Se pensarmos no controle de disputas intra-comunitárias, elas só ocorrerão se o chamado "chefe de grupo" permitir, ou não conseguir controlar o processo. Esses controles são regidos por demonstrações e exibições de força e poder, exatamente como fazem as grandes potências e nós mesmos. Carro do ano, celular, mulher bonita, roupa da moda e outras exibições próprias dos primatas humanos. Nas relações daqueles que chefiam grupos, ocorre que, quando existe qualquer demonstração de exibicionismo, ela precisa, imediatamente, ser controlada e reprimida, para que não se torne uma ameaça futura à liderança. Esse processo é na verdade, uma modalidade de avaliação sistemática para saber se o líder está realmente atento às suas obrigações. Se ele se mostrar fraco, a tendência será substituí-lo, devido à sua incompetência.

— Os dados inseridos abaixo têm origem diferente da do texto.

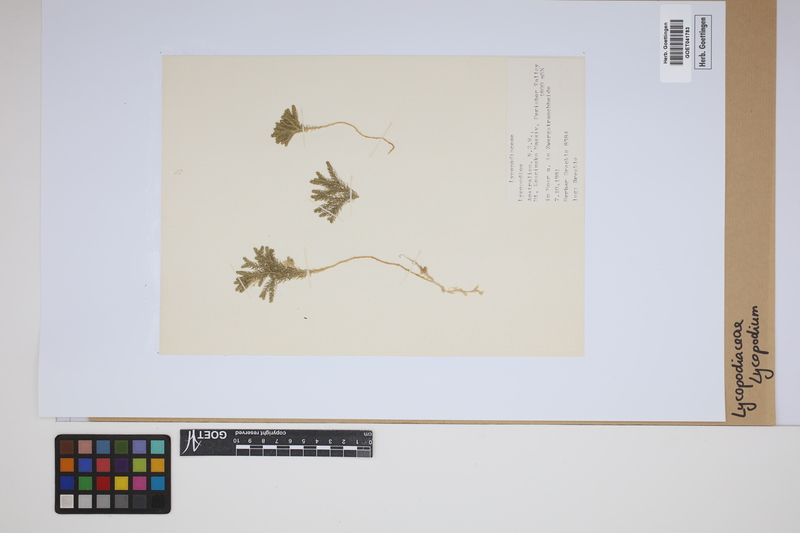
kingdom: Plantae
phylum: Tracheophyta
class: Lycopodiopsida
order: Lycopodiales
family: Lycopodiaceae
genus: Lycopodium
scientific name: Lycopodium
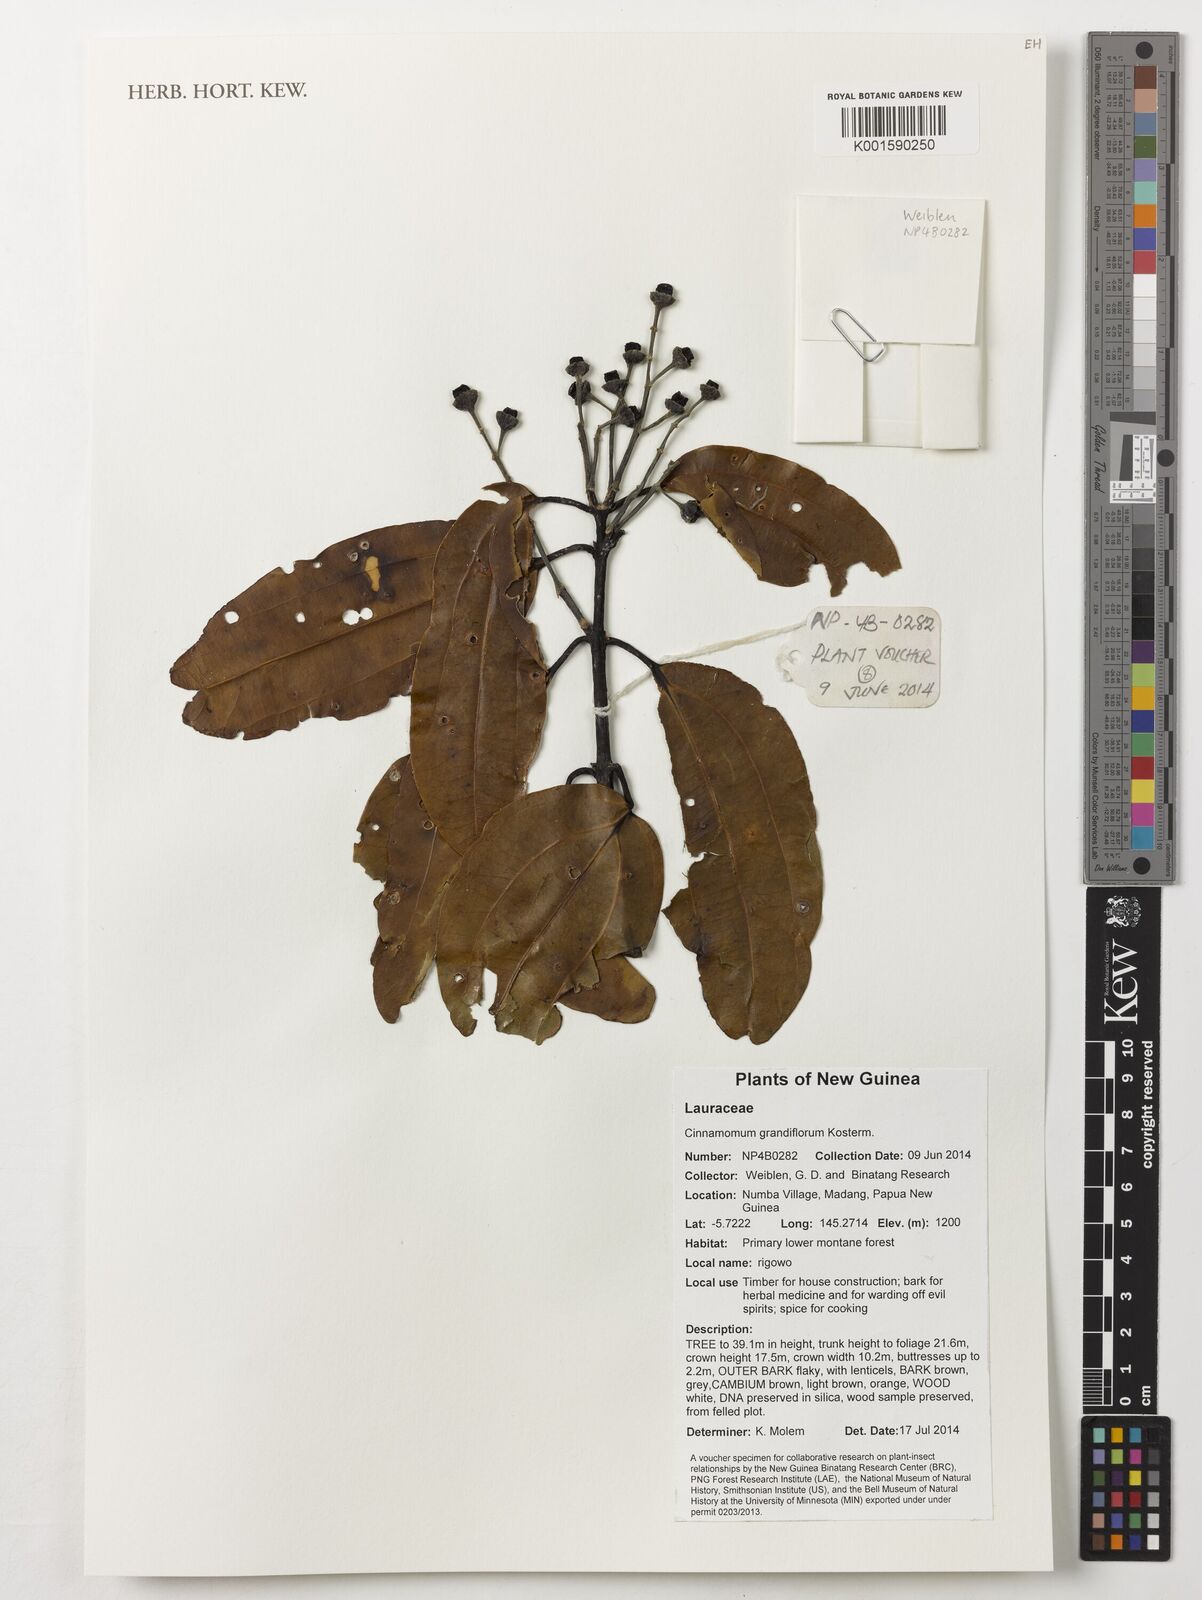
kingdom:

O propósito de todas essas colocações é mostrar que não poderemos jamais deixar de ser primatas. Foi dessa ordem zoológica que evoluímos e continuaremos atrelados a ela, até que a engenharia genética nos modifique substancialmente ou nós nos modifiquemos, espiritualmente. Talvez nossa principal e fundamental diferença seja que nós, humanos, podemos conceber a nossa existência e ter consciência dela. Talvez também por admitir a existência de uma força controladora ou inteligência maior, coisa que, suponho, os macacos não sejam capazes. Isso então oferece uma grande chance de, apesar de sermos primatas, podermos ter um futuro como humanos, apesar dos conflitos, problemas e desafios. A solução poderá estar em dividirmos mais os nossos territórios, conquistas e poderes. Talvez se passarmos a olhar mais para dentro de nós mesmos, poderemos vislumbrar uma grande beleza interior aguardando, pacientemente, que possamos algum dia contemplá-la. Ela está lá. Não será uma aprendizagem facial e rápida. Exigirá muito de nossa capacidade de abrir mãos de nossas convicções e distorcidos conceitos de valores. Exigirá sacrifícios, mas não precisaremos matar mais ninguém. Teremos que ser menos exibicionistas que os macacos, menos assassinos que seus patrulheiros de territórios e menos controladores de nossos vizinhos ou rivais. Teremos que ser melhores para do que melhores que.

A educação ambiental é algo assim: um longo caminho e muitos sacrifícios. Ninguém deve se enganar. Começa com um desafio para se entrar e se continua com muitos outros para permanecer.